§ **SUPPLIED RECORDS**:

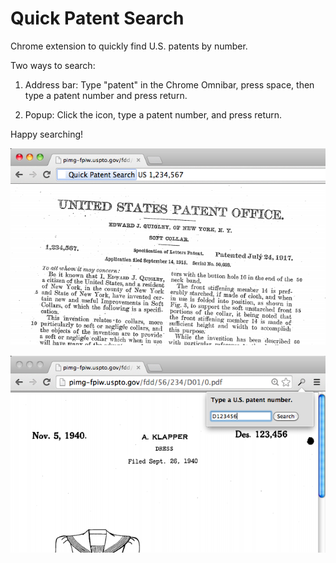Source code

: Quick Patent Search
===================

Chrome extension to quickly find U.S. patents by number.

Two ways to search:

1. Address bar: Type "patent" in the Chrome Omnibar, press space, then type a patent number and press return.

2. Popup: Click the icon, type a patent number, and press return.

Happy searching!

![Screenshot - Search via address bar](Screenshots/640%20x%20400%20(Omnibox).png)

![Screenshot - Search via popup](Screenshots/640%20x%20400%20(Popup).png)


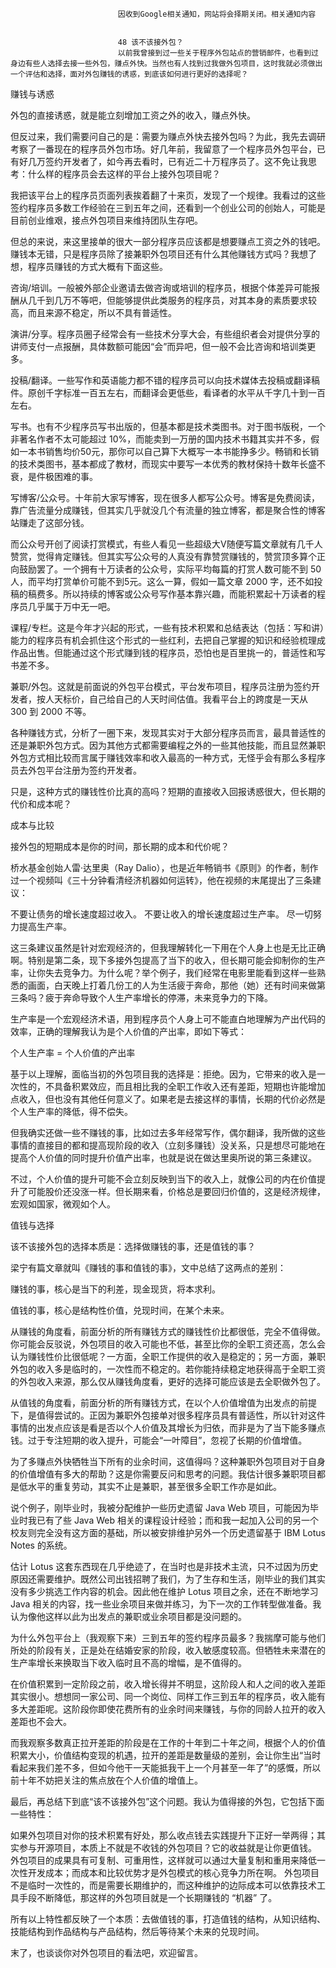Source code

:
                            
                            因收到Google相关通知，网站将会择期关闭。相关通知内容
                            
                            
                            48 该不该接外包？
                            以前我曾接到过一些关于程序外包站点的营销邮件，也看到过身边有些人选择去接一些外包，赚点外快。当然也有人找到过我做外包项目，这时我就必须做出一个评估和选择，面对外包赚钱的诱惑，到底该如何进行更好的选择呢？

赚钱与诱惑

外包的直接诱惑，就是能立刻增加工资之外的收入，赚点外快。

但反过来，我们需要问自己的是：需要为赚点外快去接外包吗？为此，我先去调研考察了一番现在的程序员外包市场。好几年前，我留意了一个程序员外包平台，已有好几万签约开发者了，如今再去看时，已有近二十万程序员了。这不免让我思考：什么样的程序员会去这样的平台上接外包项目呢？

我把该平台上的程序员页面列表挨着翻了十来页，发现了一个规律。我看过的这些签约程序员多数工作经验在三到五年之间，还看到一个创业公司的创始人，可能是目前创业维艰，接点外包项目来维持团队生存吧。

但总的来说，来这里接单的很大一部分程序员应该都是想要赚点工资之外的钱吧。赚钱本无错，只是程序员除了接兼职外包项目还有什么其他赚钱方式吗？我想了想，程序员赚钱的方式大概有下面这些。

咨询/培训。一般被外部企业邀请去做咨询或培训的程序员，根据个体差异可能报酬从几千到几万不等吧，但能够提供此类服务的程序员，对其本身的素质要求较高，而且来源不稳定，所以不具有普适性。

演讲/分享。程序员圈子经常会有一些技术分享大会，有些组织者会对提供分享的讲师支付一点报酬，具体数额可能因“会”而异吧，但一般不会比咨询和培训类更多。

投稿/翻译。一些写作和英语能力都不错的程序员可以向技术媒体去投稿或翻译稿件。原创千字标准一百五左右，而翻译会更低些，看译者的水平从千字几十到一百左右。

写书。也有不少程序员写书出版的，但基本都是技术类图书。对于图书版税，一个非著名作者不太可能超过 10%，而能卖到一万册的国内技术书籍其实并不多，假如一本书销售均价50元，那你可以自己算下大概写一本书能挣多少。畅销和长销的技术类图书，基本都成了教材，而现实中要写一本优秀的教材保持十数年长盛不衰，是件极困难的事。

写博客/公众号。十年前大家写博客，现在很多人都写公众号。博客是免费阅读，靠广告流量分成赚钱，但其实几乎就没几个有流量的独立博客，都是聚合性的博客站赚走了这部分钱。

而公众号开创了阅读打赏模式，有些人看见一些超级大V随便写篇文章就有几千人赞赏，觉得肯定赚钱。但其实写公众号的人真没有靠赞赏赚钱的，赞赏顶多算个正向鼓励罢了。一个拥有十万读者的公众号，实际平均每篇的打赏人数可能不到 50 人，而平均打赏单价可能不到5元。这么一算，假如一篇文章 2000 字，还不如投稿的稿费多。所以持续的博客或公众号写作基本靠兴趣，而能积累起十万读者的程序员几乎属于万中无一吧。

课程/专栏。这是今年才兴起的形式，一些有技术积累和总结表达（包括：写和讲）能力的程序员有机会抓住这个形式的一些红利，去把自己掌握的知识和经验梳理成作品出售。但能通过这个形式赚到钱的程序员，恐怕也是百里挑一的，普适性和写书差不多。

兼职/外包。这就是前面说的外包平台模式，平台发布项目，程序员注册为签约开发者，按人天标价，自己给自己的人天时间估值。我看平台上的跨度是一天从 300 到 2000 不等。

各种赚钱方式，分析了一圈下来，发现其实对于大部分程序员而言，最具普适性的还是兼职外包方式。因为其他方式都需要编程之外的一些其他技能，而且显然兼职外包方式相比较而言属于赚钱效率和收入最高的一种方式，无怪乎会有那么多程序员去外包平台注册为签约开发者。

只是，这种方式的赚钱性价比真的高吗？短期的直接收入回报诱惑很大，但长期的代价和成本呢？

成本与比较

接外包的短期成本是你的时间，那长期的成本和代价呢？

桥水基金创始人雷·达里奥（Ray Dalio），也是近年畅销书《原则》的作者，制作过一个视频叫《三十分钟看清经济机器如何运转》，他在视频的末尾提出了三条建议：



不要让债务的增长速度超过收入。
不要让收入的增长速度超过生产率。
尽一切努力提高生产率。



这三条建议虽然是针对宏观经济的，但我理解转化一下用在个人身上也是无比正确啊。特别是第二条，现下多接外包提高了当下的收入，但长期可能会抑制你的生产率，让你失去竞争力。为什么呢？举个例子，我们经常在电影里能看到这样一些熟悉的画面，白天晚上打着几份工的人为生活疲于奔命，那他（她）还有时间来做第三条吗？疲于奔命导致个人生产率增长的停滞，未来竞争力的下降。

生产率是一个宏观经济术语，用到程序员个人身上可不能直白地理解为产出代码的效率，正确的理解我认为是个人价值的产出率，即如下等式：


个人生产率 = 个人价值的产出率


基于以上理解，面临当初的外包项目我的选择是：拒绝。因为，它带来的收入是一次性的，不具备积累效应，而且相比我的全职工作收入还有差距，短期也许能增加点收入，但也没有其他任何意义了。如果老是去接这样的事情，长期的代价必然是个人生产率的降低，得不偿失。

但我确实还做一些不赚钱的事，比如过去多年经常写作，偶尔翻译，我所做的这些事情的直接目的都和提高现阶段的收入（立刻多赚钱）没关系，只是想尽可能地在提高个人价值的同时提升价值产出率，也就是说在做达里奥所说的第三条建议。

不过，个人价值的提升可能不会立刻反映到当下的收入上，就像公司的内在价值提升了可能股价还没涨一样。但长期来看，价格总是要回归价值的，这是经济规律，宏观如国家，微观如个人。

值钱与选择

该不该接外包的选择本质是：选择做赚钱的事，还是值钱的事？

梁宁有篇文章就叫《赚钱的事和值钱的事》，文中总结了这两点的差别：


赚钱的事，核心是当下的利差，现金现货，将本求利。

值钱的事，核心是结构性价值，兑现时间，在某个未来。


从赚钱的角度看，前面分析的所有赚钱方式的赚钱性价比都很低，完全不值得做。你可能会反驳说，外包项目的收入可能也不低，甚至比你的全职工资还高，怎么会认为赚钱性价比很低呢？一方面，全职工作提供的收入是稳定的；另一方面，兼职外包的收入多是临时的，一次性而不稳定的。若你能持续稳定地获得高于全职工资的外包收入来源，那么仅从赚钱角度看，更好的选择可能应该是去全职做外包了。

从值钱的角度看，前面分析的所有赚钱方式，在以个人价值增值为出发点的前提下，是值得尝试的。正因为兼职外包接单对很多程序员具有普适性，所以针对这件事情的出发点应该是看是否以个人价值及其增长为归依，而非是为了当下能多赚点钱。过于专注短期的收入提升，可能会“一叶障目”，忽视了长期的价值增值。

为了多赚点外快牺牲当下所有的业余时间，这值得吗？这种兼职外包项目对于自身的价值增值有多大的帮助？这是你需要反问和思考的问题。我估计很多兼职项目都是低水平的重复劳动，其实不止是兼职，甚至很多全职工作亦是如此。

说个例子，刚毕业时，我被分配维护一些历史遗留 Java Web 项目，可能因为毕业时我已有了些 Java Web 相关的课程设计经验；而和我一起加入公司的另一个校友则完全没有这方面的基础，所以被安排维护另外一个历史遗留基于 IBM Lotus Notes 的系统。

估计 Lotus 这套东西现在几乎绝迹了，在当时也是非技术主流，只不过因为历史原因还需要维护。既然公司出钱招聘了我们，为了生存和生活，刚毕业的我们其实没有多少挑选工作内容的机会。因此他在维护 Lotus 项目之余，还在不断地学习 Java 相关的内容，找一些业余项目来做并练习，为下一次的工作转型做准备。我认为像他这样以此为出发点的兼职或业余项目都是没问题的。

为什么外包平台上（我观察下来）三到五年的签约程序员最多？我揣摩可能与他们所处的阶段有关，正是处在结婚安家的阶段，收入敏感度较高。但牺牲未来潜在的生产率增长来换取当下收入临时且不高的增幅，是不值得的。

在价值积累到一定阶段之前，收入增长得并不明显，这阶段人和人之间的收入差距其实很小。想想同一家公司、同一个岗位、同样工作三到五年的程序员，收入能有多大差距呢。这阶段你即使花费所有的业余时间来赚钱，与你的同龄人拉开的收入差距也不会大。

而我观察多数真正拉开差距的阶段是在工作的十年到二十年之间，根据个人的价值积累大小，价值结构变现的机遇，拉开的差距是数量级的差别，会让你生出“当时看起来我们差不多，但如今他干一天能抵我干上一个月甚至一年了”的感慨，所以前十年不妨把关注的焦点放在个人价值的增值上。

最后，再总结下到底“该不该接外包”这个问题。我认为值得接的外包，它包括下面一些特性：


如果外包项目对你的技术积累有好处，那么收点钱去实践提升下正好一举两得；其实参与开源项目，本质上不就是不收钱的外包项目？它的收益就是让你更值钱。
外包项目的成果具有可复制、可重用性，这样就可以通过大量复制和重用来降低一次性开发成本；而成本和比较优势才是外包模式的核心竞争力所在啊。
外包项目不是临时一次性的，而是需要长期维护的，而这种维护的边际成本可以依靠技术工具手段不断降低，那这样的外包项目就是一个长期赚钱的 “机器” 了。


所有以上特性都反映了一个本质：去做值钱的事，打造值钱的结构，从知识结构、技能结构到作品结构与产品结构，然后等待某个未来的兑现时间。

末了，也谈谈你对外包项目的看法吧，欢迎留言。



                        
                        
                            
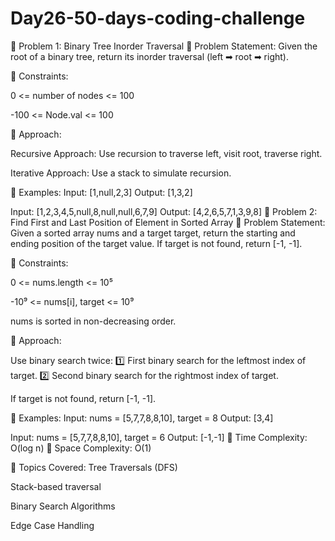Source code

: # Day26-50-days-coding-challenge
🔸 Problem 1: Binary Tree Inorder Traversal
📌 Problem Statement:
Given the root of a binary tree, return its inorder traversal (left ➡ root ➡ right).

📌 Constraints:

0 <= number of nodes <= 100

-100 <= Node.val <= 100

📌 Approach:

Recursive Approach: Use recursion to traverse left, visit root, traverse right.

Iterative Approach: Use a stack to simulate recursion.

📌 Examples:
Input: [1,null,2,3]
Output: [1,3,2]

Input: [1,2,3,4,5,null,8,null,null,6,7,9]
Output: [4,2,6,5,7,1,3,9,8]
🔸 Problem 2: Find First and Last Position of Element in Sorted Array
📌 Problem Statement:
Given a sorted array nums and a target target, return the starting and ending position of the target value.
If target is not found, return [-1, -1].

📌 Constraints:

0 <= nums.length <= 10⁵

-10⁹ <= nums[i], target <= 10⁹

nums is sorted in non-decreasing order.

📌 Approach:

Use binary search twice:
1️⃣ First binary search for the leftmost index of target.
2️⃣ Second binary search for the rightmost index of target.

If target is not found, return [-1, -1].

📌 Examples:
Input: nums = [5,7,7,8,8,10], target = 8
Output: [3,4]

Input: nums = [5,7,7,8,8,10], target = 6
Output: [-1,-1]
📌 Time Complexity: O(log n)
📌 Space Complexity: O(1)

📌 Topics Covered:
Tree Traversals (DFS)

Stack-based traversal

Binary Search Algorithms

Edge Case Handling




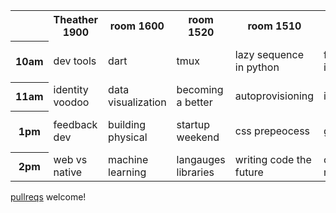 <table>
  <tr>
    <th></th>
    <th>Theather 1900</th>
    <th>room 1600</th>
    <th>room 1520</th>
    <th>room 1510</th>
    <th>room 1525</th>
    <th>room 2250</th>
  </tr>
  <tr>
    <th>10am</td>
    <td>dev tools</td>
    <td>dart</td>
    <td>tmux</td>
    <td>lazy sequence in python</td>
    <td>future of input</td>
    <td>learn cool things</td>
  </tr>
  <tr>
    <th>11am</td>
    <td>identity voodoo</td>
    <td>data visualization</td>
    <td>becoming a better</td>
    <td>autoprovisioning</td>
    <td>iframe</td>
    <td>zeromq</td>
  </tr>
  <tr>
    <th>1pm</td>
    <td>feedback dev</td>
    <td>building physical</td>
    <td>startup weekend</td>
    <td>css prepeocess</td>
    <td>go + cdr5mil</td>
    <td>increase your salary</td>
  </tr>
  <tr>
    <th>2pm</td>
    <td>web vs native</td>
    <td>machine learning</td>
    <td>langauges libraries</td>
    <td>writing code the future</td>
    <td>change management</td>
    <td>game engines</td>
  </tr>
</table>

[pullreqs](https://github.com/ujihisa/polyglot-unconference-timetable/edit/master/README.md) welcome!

§ **WORK REQUIRED**:
Format as a JSON list of strings, one per line and skipping blank lines, the lines of the data starting at the line that contains "-100 <= Node.val <= 100" and ending at the line that contains "Stack-based traversal".

§ **SOLUTION TO THIS TASK**:
[
  "-100 <= Node.val <= 100",
  "📌 Approach:",
  "Recursive Approach: Use recursion to traverse left, visit root, traverse right.",
  "Iterative Approach: Use a stack to simulate recursion.",
  "📌 Examples:",
  "Input: [1,null,2,3]",
  "Output: [1,3,2]",
  "Input: [1,2,3,4,5,null,8,null,null,6,7,9]",
  "Output: [4,2,6,5,7,1,3,9,8]",
  "🔸 Problem 2: Find First and Last Position of Element in Sorted Array",
  "📌 Problem Statement:",
  "Given a sorted array nums and a target target, return the starting and ending position of the target value.",
  "If target is not found, return [-1, -1].",
  "📌 Constraints:",
  "0 <= nums.length <= 10⁵",
  "-10⁹ <= nums[i], target <= 10⁹",
  "nums is sorted in non-decreasing order.",
  "📌 Approach:",
  "Use binary search twice:",
  "1️⃣ First binary search for the leftmost index of target.",
  "2️⃣ Second binary search for the rightmost index of target.",
  "If target is not found, return [-1, -1].",
  "📌 Examples:",
  "Input: nums = [5,7,7,8,8,10], target = 8",
  "Output: [3,4]",
  "Input: nums = [5,7,7,8,8,10], target = 6",
  "Output: [-1,-1]",
  "📌 Time Complexity: O(log n)",
  "📌 Space Complexity: O(1)",
  "📌 Topics Covered:",
  "Tree Traversals (DFS)",
  "Stack-based traversal"
]